More about Rules of Machine Learning


Google recently released an extremely helpful guide of doing machine learning in industry - Rules of Machine Learning. However, the writing is bit messy; therefore, I spent some time understanding these rules. Here are some of my thoughts.


Rules of Machine Learning

Before Machine Learning

  • Rule 1: Don’t be afraid to launch a product without machine learning.
  • Rule 2: First, design and implement metrics.
  • Rule 3: Choose machine learning over a complex heuristic.

ML Phase I: Your First Pipeline

  • Rule 4: Keep the first model simple and get the infrastructure right.
  • Rule 5: Test the infrastructure independently from the machine learning.
  • Rule 6: Be careful about dropped data when copying pipelines.
  • Rule 7: Turn heuristics into features, or handle them externally.

Monitoring

  • Rule 8: Know the freshness requirements of your system.
  • Rule 9: Detect problems before exporting models.
  • Rule 10: Watch for silent failures.
  • Rule 11: Give feature column owners and documentation.

Your First Objective

  • Rule 12: Don’t overthink which objective you choose to directly optimize.
  • Rule 13: Choose a simple, observable and attributable metric for your first objective.
  • Rule 14: Starting with an interpretable model makes debugging easier.
  • Rule 15: Separate Spam Filtering and Quality Ranking in a Policy Layer.

ML Phase II: Feature Engineering

  • Rule 16: Plan to launch and iterate.
  • Rule 17: Start with directly observed and reported features as opposed to learned features.
  • Rule 18: Explore with features of content that generalize across contexts.
  • Rule 19: Use very specific features when you can.
  • Rule 20: Combine and modify existing features to create new features in human­-understandable ways.
  • Rule 21: The number of feature weights you can learn in a linear model is roughly proportional to the amount of data you have.
  • Rule 22: Clean up features you are no longer using.

Human Analysis of the System

  • Rule 23: You are not a typical end user.
  • Rule 24: Measure the delta between models.
  • Rule 25: When choosing models, utilitarian performance trumps predictive power.
  • Rule 26: Look for patterns in the measured errors, and create new features.
  • Rule 27: Try to quantify observed undesirable behavior.
  • Rule 28: Be aware that identical short­-term behavior does not imply identical long­term behavior.

Training­-Serving Skew

  • Rule 29: The best way to make sure that you train like you serve is to save the set of features used at serving time, and then pipe those features to a log to use them at training time.
  • Rule 30: Importance weight sampled data, don’t arbitrarily drop it!
  • Rule 31: Beware that if you join data from a table at training and serving time, the data in the table may change.
  • Rule 32: Re­use code between your training pipeline and your serving pipeline whenever possible.
  • Rule 33: If you produce a model based on the data until January 5th, test the model on the data from January 6th and after.
  • Rule 34: In binary classification for filtering, make small short-­term sacrifices in performance for very clean data.
  • Rule 35: Beware of the inherent skew in ranking problems.
  • Rule 36: Avoid feedback loops with positional features.
  • Rule 37: Measure Training/Serving Skew.
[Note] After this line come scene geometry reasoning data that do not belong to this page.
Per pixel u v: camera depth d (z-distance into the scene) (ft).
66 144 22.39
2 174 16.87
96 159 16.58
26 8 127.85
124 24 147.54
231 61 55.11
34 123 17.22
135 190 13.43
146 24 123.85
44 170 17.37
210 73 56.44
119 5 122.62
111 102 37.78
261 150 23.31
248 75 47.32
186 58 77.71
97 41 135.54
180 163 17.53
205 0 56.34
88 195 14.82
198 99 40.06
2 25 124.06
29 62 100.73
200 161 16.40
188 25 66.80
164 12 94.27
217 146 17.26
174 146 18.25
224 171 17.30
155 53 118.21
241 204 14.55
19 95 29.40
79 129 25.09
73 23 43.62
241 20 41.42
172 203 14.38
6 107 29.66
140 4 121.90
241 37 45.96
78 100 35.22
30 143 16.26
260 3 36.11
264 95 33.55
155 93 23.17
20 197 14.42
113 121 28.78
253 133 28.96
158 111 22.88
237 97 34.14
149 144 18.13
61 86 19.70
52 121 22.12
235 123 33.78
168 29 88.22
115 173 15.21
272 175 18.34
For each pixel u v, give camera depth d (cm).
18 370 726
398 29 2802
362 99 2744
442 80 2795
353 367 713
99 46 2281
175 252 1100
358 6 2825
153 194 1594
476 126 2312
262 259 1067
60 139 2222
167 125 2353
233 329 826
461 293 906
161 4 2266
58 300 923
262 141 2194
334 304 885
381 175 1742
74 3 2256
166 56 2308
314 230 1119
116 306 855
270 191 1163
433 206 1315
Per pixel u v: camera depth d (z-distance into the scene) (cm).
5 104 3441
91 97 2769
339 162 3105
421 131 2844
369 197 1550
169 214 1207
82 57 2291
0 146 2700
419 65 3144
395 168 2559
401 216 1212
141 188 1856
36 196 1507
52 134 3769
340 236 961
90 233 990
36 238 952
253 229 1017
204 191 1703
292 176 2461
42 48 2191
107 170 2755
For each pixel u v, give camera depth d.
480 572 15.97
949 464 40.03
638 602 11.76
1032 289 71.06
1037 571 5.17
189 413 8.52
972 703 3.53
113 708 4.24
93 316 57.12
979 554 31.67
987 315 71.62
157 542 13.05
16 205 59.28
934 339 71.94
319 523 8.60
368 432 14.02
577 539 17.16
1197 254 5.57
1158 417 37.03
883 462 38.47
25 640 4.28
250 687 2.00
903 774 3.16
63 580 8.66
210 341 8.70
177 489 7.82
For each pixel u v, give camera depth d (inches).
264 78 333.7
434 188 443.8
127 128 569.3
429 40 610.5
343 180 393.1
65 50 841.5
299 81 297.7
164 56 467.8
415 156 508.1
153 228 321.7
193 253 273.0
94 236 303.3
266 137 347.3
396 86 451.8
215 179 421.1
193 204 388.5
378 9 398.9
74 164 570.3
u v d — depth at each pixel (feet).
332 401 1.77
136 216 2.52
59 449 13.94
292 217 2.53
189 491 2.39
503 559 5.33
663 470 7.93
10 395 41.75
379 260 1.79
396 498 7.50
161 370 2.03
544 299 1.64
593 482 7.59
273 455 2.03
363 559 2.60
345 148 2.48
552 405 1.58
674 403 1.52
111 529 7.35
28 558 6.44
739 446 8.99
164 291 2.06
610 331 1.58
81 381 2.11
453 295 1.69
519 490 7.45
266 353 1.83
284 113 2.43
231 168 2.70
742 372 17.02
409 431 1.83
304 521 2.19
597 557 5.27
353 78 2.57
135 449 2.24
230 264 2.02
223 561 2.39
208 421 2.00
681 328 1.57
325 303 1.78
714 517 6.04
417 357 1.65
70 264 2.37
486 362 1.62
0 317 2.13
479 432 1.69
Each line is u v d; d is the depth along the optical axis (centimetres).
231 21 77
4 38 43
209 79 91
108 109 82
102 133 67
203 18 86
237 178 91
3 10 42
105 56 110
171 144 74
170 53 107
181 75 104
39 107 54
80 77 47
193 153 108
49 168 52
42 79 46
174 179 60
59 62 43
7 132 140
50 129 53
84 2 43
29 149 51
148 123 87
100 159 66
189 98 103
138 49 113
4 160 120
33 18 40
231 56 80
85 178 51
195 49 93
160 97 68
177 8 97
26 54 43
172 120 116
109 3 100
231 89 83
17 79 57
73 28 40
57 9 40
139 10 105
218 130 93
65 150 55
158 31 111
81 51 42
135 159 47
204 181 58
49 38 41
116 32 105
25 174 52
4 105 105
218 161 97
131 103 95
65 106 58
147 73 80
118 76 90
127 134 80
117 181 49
ML Phase III: Slowed Growth, Optimization Refinement, and Complex Models

  • Rule 38: Don’t waste time on new features if unaligned objectives have become the issue.
  • Rule 39: Launch decisions are a proxy for long ­term product goals.
  • Rule 40: Keep ensembles simple.
  • Rule 41: When performance plateaus, look for qualitatively new sources of information to add rather than refining existing signals.
  • Rule 42: Don’t expect diversity, personalization, or relevance to be as correlated with popularity as you think they are.
  • Rule 43: Your friends tend to be the same across different products. Your interests tend not to be.

My understandings

To be honest, these 43 rules are extremely helpful, especially for those junior machine learning engineers. Imagine if you need gain this first-hand experience from the projects you built, how many projects do you need involve? If one project takes one quarter (at minimum) to finish, then how many years do you need to gain this insightful experience? Even for some experienced machine learning engineers, these are also meaningful, because not every engineer would have so much exposure with machine learning projects in such scale or such frequency at Google.

Before Machine Learning

Rule 1

Don’t be afraid to launch a product without machine learning.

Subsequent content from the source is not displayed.